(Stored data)

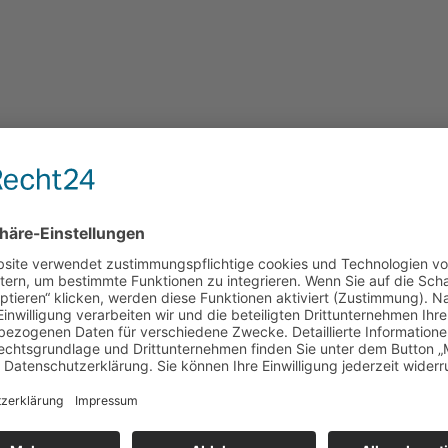
enhaus zum 30.6.2026
25. Juni 2026
Sand zum 30.6.2026 Nach 125 Jahren ist jetzt endgültig Schluss mit 
otaufnahme und die Chirurgie geschlossen. Zum 30.6.2026 stirbt jetzt a
r […]
ril 2026
„Leichenschmaus fürs Krankenhaus“ aus Anlass des Beschlusses für
bschied von unserem Krankenhaus Groß Sand. Seit 1950 war uns das Kr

* _Job item_
Respond with the exact lines running from the one that contains "25. Juni 2026" through the last line of the data above, and no other lines.

* _Expected answer_
25. Juni 2026
Sand zum 30.6.2026 Nach 125 Jahren ist jetzt endgültig Schluss mit 
otaufnahme und die Chirurgie geschlossen. Zum 30.6.2026 stirbt jetzt a
r […]
ril 2026
„Leichenschmaus fürs Krankenhaus“ aus Anlass des Beschlusses für
bschied von unserem Krankenhaus Groß Sand. Seit 1950 war uns das Kr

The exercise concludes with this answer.